Here at the end of all things. Well, not all things, just Boardwalk Chapel things.
I expected to come and be stretched and grow in my own evangelism and love of the LORD. And that has happened.
What I did not expect is to be encouraged. When I say encouraged I actually mean affirmed in a deeper way than I ever imagined. I have been surrounded by amazing people and felt quite inadequate, and yet they seem to find admirable qualities in me.
Is this what we call grace? Words fail me.
"Who can faint while such a river, ever flows their thirst t'assuage?"
I expected to be blessed and grown, but I did not expect the kind of affirmation and admiration I experienced from such saints as I have served with at this ministry.
I expected critique—particularly the constructive kind—and appreciated it, eventually.
However, I had no idea of the kind of encouragement and affirmation my LORD had in store for me this summer.
"No eye has seen, nor ear heard, nor the heart of man imagined, what God has prepared for those who love him." (1 Cor 2:9)
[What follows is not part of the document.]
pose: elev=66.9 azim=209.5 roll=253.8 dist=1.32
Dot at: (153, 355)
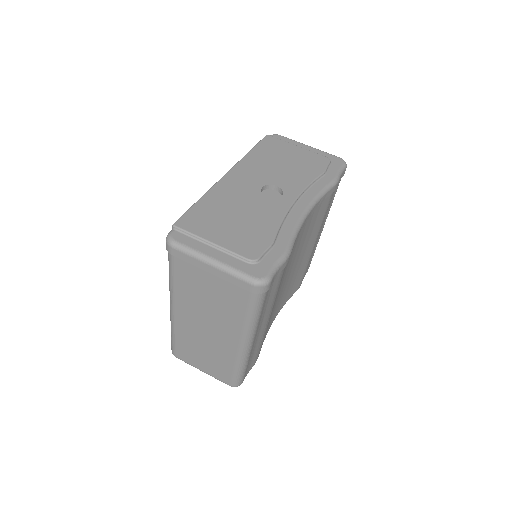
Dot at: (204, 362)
I thought I came to serve, and I expected to be blessed in the serving, but I had no idea how richly I would be served.
At the beginning of this year I was humbled by criticism by loving friends, but this summer I've been humbled by the encouragement, admiration, and affirmation I've received.
It's easy to let it go to my head and see myself as great in the eyes of others.
However, when I catch a glimpse of my Savior behind each kind word I am reminded of my real reason for living.
He's making me more like himself and the kind words given are from him. I can feel his pleasure and it is not mercenary because that is my whole reason for living.
If I live for him than there is no greater joy than knowing he is pleased with me. I do not ignore the beautiful people he uses to speak his words of comfort to me, but when I see his face behind each kind word and precious smile there is less room for my own pride. The joy of knowing I have pleased the one I am living for pushes out all lesser motivations. My Lord, pleased with me?
There is humbling wonderment blended with purest joy in knowing we are actually pleasing to the one who has loved us so much. We can know that by his word, the testimony of his spirit within us, and by the encouragement of the saints. Who am I to have brought delight to his heart? Who am I to be died for? Who am I to be loved so?
I receive worth because of who I belong to. My greatest comfort and joy is knowing that I am not my own, but that I belong to another, and additionally that he delights in me.
One day I will discover how much I have been the delight of his heart, and that shall inspire deepest worship.
Until then I enjoy the glimpses of his pleasure I catch through the kind words of the saints.